Minnesota medtech titan Medtronic (NYSE:MDT) unveiled 7-year outcomes for patients undergoing artificial disc replacement, saying the procedure resulted in fewer revision surgeries than spinal fusion.
Researchers compared Medtronic’s Prestige cervical disc replacement device with anterior cervical discectomy and fusion, reporting that patients in both groups reported pain relief at 7 years but that Prestige patients had higher rates of overall success, improved neurological status, less neck pain and fewer related surgeries.
"In the past several years, the long-term implications of cervical disc replacement have been the subject of much debate," Rush University Medical Center neurosurgery professor Dr.
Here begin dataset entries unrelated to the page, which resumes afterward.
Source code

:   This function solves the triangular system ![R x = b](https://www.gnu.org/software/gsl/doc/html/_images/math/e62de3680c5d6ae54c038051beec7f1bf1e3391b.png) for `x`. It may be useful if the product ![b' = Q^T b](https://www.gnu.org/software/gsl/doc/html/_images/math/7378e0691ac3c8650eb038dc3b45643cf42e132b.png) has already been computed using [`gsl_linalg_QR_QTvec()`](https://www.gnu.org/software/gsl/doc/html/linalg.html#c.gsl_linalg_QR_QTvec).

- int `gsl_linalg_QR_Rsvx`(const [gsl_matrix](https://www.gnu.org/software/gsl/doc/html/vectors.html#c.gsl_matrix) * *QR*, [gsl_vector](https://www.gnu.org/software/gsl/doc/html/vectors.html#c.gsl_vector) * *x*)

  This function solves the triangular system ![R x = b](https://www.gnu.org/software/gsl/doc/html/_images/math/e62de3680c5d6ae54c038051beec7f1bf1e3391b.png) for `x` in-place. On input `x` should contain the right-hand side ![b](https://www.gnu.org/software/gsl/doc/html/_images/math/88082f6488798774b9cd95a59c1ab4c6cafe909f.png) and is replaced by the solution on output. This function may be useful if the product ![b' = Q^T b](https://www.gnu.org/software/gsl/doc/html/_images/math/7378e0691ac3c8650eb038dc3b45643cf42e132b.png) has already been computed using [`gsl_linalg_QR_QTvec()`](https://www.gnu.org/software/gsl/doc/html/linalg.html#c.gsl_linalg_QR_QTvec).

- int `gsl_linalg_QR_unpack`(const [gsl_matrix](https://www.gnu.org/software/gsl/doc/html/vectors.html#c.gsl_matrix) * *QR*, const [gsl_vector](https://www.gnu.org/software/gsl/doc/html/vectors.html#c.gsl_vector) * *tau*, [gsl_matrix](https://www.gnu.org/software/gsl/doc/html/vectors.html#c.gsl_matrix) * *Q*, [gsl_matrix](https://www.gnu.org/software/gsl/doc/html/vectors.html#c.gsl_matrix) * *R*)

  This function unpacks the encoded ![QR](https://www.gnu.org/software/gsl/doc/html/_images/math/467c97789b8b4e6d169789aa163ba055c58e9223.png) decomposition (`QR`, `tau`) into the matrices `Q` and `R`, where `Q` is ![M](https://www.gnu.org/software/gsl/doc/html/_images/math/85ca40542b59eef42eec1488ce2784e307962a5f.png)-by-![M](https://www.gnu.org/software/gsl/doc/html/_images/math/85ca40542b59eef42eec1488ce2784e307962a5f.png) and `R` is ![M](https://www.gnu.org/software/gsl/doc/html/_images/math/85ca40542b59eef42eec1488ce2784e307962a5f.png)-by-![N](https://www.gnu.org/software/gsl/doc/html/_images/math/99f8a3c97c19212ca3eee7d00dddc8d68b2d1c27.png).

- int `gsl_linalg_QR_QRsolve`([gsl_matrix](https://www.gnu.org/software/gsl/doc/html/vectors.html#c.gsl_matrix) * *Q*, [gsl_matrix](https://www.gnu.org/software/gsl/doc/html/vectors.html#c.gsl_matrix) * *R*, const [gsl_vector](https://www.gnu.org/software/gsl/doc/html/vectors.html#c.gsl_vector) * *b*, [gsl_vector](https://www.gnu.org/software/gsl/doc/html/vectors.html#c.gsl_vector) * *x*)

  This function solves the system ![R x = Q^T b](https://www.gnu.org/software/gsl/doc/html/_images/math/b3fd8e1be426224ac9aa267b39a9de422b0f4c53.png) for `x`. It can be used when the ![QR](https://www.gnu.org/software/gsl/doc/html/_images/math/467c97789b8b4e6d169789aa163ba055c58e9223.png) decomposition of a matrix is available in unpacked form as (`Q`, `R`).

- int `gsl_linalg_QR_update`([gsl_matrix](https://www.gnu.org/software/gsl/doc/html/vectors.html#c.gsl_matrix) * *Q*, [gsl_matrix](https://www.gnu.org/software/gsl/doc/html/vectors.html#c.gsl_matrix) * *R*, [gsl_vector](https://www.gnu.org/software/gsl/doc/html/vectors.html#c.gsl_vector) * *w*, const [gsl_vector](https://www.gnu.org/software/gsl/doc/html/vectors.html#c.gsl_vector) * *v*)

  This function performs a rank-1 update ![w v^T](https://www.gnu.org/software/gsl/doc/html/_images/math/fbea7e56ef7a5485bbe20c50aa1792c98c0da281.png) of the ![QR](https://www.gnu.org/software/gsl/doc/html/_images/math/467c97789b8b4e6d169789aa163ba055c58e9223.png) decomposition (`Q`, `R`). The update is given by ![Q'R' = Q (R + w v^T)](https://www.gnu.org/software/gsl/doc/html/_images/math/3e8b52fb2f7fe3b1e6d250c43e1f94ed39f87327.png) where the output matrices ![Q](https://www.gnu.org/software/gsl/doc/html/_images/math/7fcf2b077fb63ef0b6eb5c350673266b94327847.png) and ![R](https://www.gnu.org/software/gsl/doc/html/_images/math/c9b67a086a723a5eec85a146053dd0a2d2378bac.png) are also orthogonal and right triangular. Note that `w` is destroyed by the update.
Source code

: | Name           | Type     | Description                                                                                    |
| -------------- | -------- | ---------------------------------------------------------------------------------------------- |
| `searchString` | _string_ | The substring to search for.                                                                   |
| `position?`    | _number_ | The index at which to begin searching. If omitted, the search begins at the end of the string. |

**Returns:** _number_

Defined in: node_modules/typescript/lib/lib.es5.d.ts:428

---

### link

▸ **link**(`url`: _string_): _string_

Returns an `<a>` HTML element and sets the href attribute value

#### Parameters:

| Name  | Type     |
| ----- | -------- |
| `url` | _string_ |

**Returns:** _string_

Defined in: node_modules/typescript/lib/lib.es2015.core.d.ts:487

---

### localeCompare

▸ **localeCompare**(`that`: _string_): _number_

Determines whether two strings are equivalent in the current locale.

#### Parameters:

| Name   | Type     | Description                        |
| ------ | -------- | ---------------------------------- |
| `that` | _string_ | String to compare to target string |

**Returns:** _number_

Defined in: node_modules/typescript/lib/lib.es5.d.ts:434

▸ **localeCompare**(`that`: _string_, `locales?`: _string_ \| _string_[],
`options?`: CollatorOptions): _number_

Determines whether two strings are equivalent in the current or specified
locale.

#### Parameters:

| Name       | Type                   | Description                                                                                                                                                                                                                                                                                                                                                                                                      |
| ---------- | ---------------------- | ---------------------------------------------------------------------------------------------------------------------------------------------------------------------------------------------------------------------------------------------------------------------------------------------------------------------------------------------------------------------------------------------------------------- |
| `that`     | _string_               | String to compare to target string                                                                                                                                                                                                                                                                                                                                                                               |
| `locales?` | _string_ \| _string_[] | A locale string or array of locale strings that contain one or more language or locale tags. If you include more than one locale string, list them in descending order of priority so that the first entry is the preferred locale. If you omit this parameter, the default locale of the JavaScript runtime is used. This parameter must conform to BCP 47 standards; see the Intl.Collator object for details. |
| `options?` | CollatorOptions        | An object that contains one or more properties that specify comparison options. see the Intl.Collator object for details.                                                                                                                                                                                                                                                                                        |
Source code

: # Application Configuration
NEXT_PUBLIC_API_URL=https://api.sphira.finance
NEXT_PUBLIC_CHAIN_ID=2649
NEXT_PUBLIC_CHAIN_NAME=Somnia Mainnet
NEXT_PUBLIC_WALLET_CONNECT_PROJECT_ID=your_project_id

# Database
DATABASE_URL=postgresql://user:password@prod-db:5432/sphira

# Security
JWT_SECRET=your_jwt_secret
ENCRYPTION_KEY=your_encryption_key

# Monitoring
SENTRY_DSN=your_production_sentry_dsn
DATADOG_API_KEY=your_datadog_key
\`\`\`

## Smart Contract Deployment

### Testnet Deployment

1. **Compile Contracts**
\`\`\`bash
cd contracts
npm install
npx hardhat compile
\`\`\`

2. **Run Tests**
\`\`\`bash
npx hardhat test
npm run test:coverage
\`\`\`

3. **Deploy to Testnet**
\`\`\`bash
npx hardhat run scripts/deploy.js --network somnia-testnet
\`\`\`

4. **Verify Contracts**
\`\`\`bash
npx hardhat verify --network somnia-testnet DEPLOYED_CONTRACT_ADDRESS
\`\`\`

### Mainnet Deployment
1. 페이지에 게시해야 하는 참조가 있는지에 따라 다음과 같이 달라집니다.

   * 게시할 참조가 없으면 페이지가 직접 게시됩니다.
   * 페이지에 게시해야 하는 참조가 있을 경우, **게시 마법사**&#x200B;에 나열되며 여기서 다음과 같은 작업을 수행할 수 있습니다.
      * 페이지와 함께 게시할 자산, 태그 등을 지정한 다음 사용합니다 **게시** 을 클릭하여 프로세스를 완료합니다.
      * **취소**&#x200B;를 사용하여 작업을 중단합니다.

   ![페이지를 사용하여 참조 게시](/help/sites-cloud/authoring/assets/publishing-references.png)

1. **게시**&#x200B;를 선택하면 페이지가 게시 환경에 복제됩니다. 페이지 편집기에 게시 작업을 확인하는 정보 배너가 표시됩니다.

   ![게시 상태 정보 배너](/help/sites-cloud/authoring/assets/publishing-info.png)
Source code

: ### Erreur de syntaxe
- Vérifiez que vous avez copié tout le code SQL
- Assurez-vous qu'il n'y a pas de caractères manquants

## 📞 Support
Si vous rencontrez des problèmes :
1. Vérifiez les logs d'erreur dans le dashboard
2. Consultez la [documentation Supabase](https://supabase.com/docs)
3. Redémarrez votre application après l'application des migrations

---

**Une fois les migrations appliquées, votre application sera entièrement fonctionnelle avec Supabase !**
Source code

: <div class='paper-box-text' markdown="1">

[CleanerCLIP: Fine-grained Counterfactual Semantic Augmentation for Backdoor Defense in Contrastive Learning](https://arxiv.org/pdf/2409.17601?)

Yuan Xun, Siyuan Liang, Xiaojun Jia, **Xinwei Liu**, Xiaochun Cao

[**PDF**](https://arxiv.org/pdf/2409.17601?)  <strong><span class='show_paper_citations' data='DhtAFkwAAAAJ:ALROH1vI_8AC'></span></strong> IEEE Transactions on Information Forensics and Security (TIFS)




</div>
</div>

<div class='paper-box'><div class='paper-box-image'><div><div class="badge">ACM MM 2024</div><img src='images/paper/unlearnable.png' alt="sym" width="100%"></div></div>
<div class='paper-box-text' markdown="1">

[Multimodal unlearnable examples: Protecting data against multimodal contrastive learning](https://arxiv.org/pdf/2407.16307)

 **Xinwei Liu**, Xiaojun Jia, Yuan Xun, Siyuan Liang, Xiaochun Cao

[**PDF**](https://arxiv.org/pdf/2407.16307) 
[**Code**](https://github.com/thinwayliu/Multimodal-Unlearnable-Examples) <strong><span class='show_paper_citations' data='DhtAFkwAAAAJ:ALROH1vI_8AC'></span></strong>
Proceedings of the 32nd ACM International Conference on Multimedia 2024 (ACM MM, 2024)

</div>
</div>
Vincent Traynelis said on behalf of the company. "The 7-year results of this study show that patients receiving cervical disc replacement maintained their clinical improvements and had a significantly lower rate of additional surgical procedures compared to fusion."
Prestige was the 1st of its kind to receive FDA approval to treat single-level cervical disc disease, according to Medtronic. The device is comprised of a "ball and trough mechanism" made of stainless steel. The study results involved 212 patients who received the Prestige disc and 183 who underwent fusion. Both groups reported significant improvements in pain at 1.5 months and out to 7 years.
The news is the latest in a string of recent R&D headlines for Medtronic, including the 1st U.S. implants of its ground-breaking new Activa PC+S brain implant, which monitors and records brain activity while providing mild electrical shocks to treat conditions such as Parkinson’s or essential tremor.
MDT shares were up 1.6% as of about 1:05 p.m., trading at $57.81 per share.